Z tych samych przyczyn, dla których Sąd zdecydował o wymierzeniu kary bliskiej górnej granicy ustawowego zagrożenia, czas trwania zakazu prowadzenia wszelkich pojazdów mechanicznych został ustalony na okres 4 lat. Sąd miał na uwadze wysoki stopień społecznej szkodliwości, mierzony zawartością alkoholu w organizmie kierującego. Pozbawienie oskarżonego możliwości kierowania pojazdami mechanicznymi wszelkich kategorii, związane z potrzebą ponowienia starań o prawo jazdy, zagwarantuje względne bezpieczeństwo innym uczestnikom ruchu drogowego, a samego oskarżonego powstrzyma przed popełnieniem podobnego przestępstwa. Środek ten jawi się jako dolegliwy, skoro ograniczy aktywność zawodową oskarżonego, ale tylko taki stanowi należytą reakcję na zagrożenie, które niosło jego ryzykowne zachowanie.
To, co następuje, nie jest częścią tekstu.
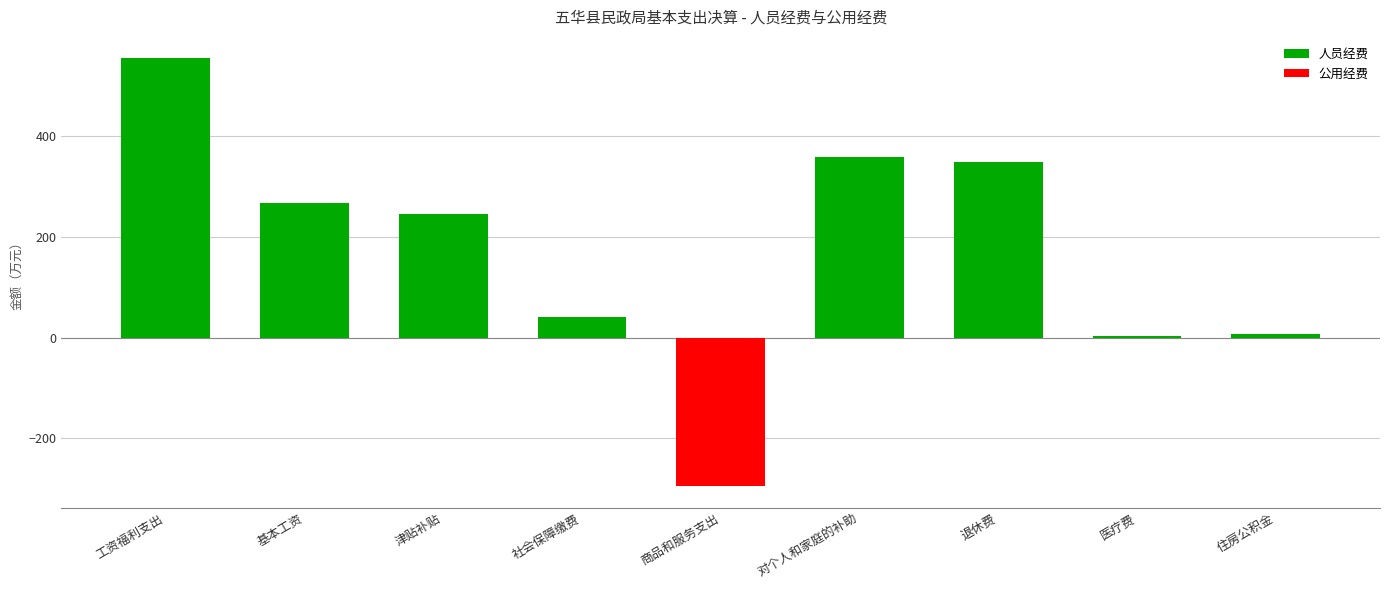

What is the total value across all series at 社会保障缴费?

41.2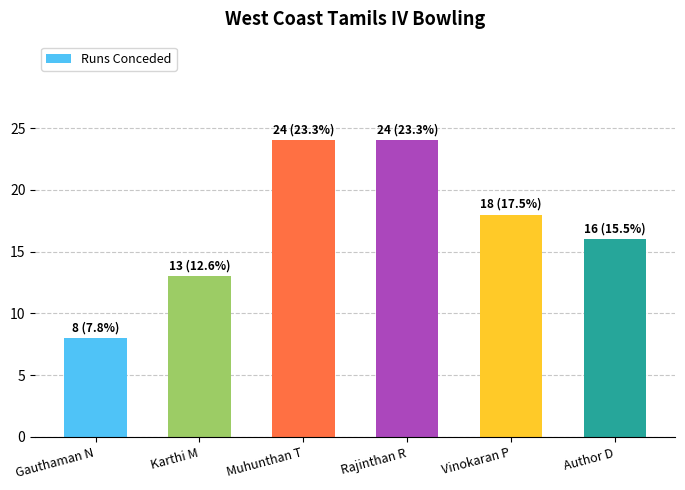

What position from the left is Rajinthan R?

4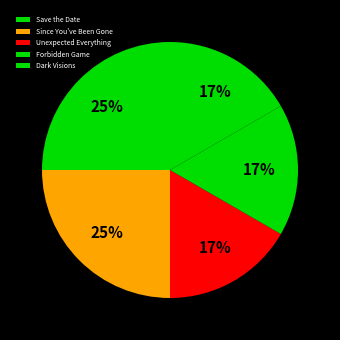

Which category has the smallest portion of the pie?

Unexpected Everything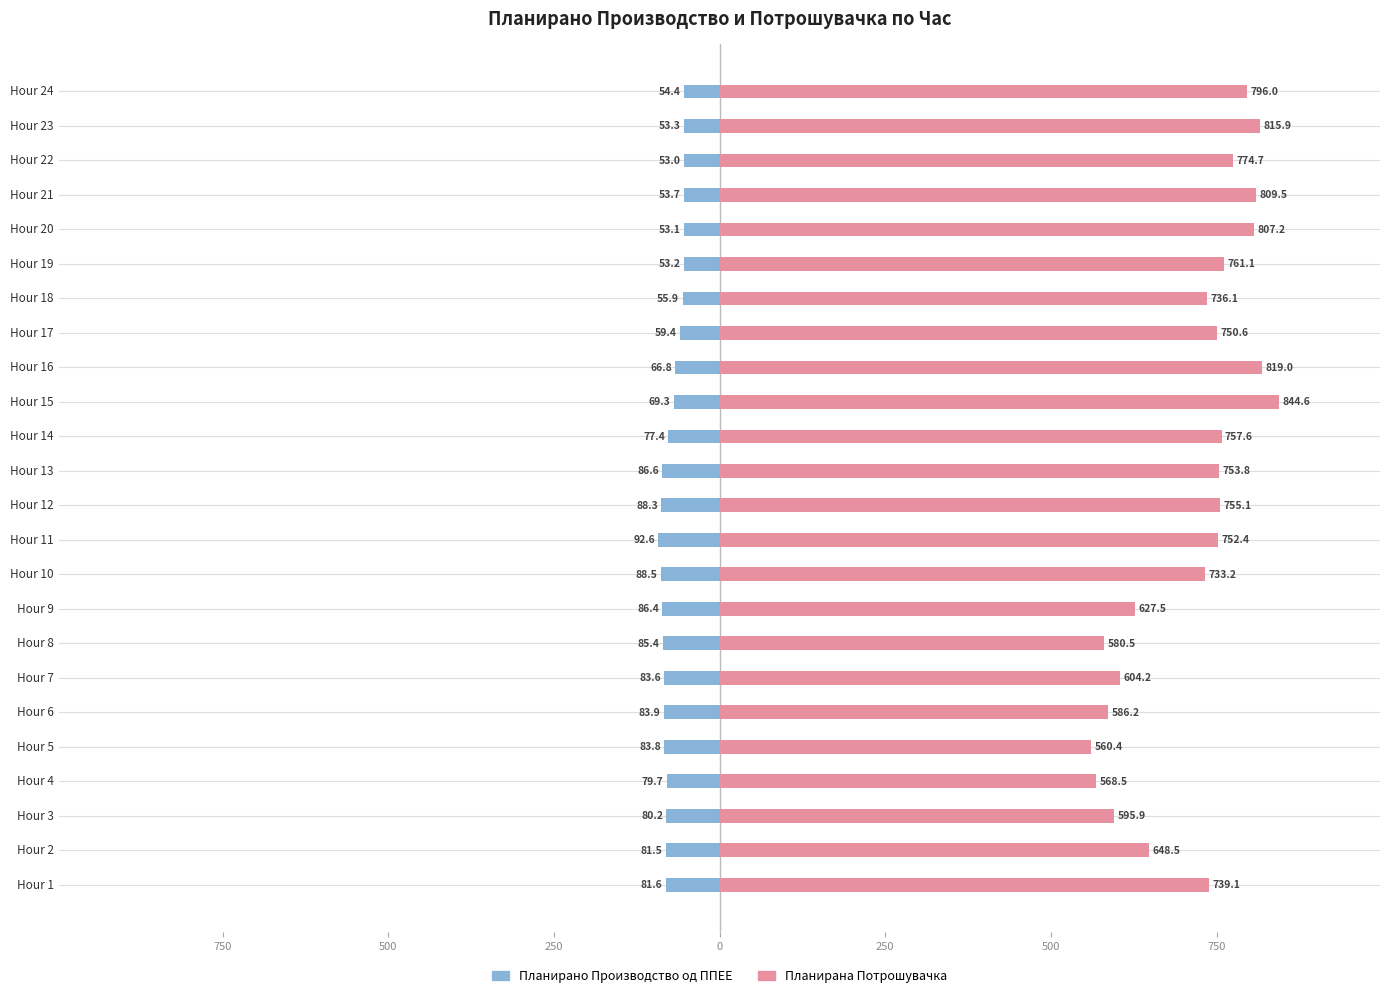

Is the value of Планирано Производство од ППЕЕ at Hour 14 greater than the value of Планирана Потрошувачка at Hour 8?

No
Sąd miał na uwadze, że w dniu kontroli oskarżony został pozbawiony możliwości kierowania pojazdami mechanicznymi, wtedy to bowiem zatrzymano mu prawo jazdy, dlatego okres ten z mocy art. 63 § 2 k.k. zaliczył na poczet wspomnianego wyżej zakazu.
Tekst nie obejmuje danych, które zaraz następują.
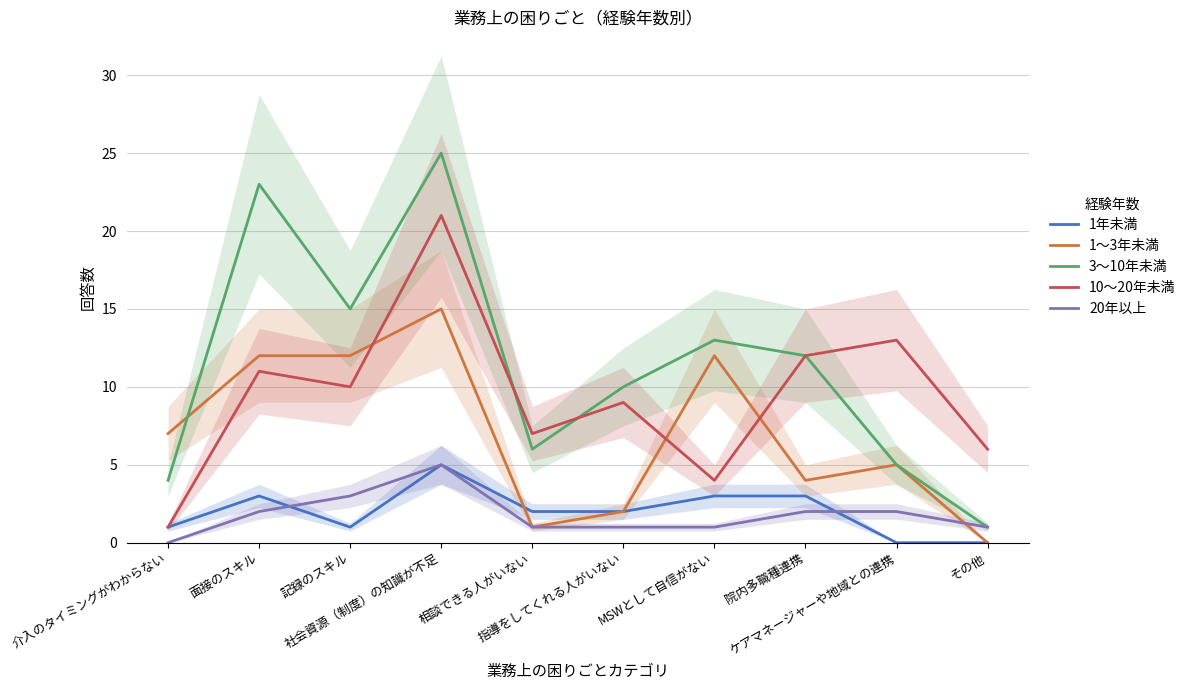

What are all the series names shown in the legend?

1年未満, 1～3年未満, 3～10年未満, 10～20年未満, 20年以上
Mając na uwadze powinność wyrażoną w art. 43a § 2 k.k. Sąd zasądził od oskarżonego na rzecz Fundacji Pomocy (...) świadczenie pieniężne w najniższej możliwej kwocie 5000 zł.
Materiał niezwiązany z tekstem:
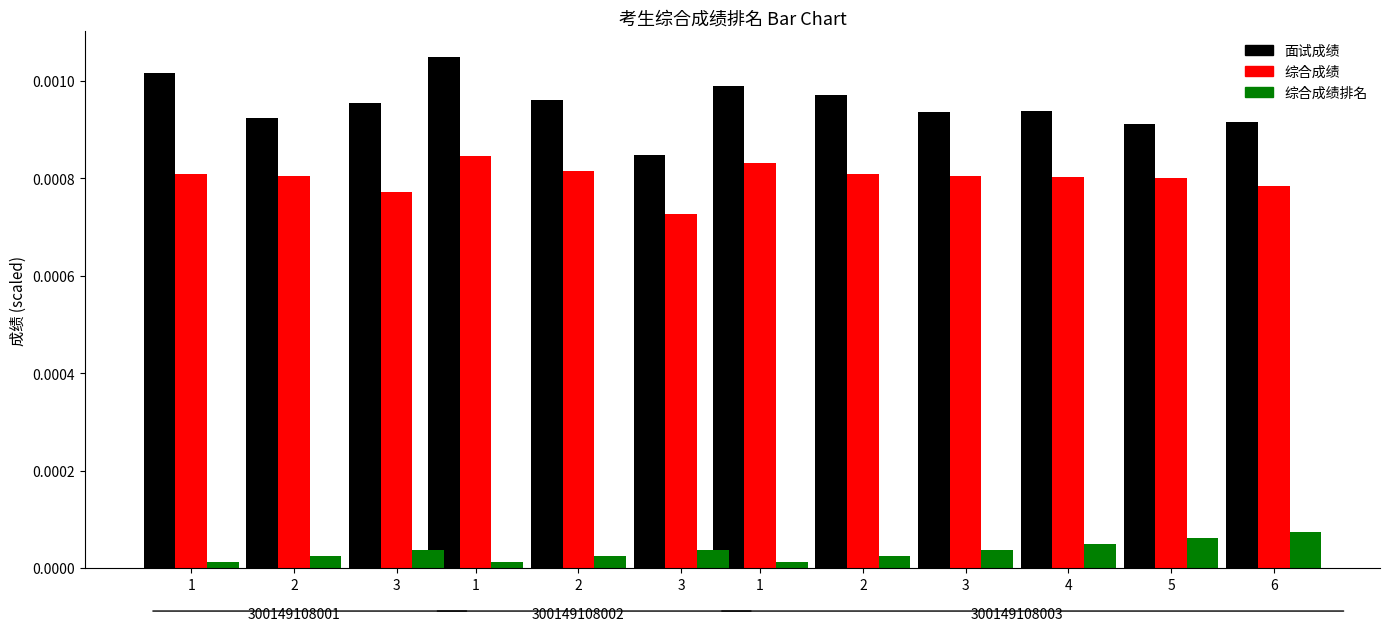

Reading right to left, list all the values displayed in this chart.

面试成绩: 6=0.0	5=0.0	4=0.0	3=0.0	2=0.0	1=0.0	3=0.0	2=0.0	1=0.0	3=0.0	2=0.0	1=0.0
综合成绩: 6=0.0	5=0.0	4=0.0	3=0.0	2=0.0	1=0.0	3=0.0	2=0.0	1=0.0	3=0.0	2=0.0	1=0.0
综合成绩排名: 6=0.0	5=0.0	4=0.0	3=0.0	2=0.0	1=0.0	3=0.0	2=0.0	1=0.0	3=0.0	2=0.0	1=0.0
Mając na względzie zapewnienia oskarżonego o jego sytuacji materialnej i rodzinnej Sąd przyjął, że obciążenie go kosztami sądowymi będzie ponad jego siły i na podstawie art. 624 § 1 k.p.k. zwolnił go od poniesienia kosztów sądowych, , zaliczając wydatki na rachunek Skarbu Państwa.